When one person tests positive for the virus, and state health workers verify the diagnosis, others who recently spent time near the infected person get an automatic alert. That also comes with advice from your state health agency about how to get tested and avoid spreading the disease.
WHERE AND HOW CAN YOU USE IT?
In Colorado, Connecticut, Maryland and Washington, as well as Washington, D.C., iPhone users don’t have to download an app, but will have to adjust their phone settings to consent to the tracking. Android users in those places must download an app that Google has automatically generated for the region’s public health agency.
In another 13 places, public health agencies have custom-built exposure notification apps that can be found in the Apple and Google Play app stores. Those places are Alabama, Delaware, Guam, Michigan, Minnesota, Nevada, New Jersey, New York, North Carolina, North Dakota, Pennsylvania, Virginia and Wyoming.
Four other states have a limited pilot program: Arizona, California, Hawaii and Oregon.
WHAT IF YOU CROSS BORDERS?
If you travel between the places where the technology is activated, in most cases it doesn’t matter that you’re using your home state’s app. It still tracks if you’ve been exposed elsewhere.
That means, for example, New Jersey residents who download their state’s app are still going to pick up signals from New York app users if they spend the day in Manhattan.
That’s because a group of coordinating public health agencies has set up a shared national server of Bluetooth keys. A similar arrangement happens across some national borders in the European Union.
ARE THERE GLITCHES?
Yes, some as much tied to human behavior as technology. Users have complained about the process for confirming a case, which can vary by state but typically relies on a conversation between the infected person and often-overwhelmed human contact-tracing teams.

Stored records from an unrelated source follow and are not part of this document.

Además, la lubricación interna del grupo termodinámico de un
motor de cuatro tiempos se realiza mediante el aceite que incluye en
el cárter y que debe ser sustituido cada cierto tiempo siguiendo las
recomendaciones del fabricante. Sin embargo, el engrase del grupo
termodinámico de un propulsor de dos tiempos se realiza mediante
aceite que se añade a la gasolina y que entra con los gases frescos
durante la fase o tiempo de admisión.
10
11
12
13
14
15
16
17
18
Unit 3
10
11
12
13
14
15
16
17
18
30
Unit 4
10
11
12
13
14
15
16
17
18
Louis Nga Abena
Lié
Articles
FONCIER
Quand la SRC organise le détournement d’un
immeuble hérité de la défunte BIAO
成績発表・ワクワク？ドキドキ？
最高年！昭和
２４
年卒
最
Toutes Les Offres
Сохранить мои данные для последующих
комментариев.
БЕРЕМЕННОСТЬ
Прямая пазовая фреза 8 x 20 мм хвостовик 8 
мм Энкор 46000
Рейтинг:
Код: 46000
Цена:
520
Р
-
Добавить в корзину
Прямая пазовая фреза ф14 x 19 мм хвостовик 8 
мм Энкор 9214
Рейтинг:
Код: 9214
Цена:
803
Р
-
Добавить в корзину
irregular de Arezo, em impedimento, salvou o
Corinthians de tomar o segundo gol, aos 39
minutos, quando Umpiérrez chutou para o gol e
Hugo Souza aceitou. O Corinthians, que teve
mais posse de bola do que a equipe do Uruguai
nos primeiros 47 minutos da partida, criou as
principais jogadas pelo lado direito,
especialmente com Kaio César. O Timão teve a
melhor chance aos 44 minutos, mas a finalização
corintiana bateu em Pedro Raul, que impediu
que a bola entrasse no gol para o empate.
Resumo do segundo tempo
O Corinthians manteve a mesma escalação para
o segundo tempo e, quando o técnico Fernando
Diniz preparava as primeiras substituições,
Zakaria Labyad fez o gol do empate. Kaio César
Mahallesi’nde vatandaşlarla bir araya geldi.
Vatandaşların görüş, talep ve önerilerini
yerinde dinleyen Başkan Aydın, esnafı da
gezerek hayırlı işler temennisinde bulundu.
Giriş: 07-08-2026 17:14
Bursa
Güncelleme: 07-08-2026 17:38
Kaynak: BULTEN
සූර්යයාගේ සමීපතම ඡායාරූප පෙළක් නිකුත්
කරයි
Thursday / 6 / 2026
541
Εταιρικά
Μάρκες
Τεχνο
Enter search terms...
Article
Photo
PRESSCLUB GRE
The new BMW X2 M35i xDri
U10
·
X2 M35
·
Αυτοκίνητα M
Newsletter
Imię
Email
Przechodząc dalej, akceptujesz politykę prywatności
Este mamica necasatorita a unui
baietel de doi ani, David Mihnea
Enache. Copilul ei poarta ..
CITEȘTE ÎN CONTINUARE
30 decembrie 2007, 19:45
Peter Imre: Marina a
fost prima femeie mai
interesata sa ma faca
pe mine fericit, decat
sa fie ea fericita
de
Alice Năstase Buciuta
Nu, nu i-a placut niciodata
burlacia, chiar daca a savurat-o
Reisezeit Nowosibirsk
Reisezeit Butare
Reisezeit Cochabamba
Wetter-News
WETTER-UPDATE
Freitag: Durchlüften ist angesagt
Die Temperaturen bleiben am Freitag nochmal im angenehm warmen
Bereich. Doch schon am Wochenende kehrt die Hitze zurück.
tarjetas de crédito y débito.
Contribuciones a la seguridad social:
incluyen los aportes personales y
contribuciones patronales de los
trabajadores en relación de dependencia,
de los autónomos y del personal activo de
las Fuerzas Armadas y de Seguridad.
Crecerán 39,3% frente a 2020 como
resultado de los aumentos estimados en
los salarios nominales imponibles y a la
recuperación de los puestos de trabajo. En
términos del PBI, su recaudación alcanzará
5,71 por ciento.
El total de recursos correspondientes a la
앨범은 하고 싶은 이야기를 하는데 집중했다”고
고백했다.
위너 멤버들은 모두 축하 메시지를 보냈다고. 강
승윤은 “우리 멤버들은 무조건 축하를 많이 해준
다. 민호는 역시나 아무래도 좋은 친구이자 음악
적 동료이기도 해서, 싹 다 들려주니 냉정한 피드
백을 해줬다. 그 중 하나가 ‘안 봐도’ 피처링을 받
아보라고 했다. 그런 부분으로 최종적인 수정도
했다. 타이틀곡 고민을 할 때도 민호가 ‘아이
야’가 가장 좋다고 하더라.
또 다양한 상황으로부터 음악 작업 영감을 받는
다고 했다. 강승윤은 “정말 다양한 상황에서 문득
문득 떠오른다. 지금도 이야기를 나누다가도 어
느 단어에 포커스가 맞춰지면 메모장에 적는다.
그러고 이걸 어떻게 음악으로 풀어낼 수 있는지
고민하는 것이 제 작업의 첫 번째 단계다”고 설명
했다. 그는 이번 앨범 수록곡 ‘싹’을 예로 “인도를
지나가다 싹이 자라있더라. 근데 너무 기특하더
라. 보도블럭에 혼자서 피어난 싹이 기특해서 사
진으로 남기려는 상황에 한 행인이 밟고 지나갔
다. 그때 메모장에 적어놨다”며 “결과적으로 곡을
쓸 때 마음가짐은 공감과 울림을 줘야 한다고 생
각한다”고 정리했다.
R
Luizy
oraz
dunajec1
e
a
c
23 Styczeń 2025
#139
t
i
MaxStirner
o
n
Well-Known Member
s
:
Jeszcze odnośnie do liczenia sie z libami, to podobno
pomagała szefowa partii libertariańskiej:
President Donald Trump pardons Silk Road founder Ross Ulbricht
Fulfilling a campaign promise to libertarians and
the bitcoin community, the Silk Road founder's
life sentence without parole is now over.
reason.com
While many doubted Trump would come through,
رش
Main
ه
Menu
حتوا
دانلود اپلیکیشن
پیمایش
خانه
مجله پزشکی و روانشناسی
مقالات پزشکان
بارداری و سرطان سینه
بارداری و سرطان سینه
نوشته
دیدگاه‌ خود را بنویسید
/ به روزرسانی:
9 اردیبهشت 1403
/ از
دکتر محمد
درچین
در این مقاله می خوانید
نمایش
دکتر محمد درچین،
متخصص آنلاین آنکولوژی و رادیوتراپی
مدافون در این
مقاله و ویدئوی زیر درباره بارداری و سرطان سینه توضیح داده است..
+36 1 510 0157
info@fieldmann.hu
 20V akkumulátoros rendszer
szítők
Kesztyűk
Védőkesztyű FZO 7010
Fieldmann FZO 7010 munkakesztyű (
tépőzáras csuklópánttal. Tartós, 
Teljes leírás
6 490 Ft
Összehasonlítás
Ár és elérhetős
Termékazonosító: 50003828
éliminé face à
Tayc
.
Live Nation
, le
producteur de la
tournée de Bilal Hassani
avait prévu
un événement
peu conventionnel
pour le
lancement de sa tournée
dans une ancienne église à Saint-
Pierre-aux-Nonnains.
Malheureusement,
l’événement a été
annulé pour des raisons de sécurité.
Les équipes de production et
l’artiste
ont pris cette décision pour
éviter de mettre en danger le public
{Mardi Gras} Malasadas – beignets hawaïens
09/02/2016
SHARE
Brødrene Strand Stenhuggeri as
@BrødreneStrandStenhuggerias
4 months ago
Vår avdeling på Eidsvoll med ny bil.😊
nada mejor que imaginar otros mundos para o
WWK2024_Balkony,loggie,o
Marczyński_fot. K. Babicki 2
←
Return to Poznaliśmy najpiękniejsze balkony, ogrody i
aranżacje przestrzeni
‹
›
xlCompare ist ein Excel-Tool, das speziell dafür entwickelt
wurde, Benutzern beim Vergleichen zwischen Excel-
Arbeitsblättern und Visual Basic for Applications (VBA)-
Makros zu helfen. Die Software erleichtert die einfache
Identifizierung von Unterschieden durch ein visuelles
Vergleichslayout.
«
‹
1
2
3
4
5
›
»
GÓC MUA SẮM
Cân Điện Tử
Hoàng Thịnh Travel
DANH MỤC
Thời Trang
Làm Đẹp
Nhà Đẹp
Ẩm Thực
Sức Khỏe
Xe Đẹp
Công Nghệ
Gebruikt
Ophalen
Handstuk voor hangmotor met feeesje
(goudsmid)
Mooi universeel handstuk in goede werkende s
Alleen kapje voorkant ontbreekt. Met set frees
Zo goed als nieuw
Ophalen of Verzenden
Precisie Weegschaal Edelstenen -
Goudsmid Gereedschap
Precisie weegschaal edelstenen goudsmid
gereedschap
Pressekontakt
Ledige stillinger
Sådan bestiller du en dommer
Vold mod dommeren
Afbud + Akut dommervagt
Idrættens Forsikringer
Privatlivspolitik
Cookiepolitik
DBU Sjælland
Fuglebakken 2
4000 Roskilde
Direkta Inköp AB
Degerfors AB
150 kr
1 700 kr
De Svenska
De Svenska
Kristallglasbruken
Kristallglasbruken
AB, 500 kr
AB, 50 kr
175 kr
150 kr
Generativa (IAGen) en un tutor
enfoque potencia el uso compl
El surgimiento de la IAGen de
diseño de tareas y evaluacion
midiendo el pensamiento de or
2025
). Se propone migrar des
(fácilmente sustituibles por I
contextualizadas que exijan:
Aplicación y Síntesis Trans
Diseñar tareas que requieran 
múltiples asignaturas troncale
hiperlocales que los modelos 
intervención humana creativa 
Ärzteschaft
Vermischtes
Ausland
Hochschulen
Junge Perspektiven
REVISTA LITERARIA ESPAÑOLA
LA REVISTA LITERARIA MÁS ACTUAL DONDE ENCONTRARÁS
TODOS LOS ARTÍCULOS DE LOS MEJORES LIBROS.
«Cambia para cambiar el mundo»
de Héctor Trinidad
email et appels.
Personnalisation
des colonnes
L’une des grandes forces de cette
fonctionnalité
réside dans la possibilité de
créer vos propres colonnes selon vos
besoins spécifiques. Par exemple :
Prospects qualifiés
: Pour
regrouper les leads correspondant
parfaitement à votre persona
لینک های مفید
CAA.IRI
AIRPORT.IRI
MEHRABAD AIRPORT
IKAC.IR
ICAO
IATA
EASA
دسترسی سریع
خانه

As a protection against prank alerts, no notifications are triggered until the public health agency has verified that an app user has COVID-19. In some states, someone who tests positive and wants to tell other people about it must first get a code from a health worker. Some users never get that code, or get it but never enter it into the app. Amid a raging pandemic, it’s not always the first thing on everyone’s mind.
HOW MUCH PARTICIPATION MAKES IT EFFECTIVE?
Guam officials said they were advised to get 60% of the island territory’s adult population using the app for it to be effective, but it’s rare for even the best-known consumer apps to get that kind of reach.
Add the politicization of COVID-19 response in the U.S., the stigma of disease, privacy fears and confusion over every state having a different approach and it’s not surprising that enthusiasm has been lacking.
The 60% goal came from an Oxford University study earlier this year, but Oxford researchers later emphasized that even far lower participation rates can save lives.
They estimated in September that, in the state of Washington, a “well-staffed manual contact tracing workforce combined with 15% uptake of an exposure notification system could reduce infections by 15% and deaths by 11%.” Washington’s system went live on Nov. 29 and within a day had about 9% adoption.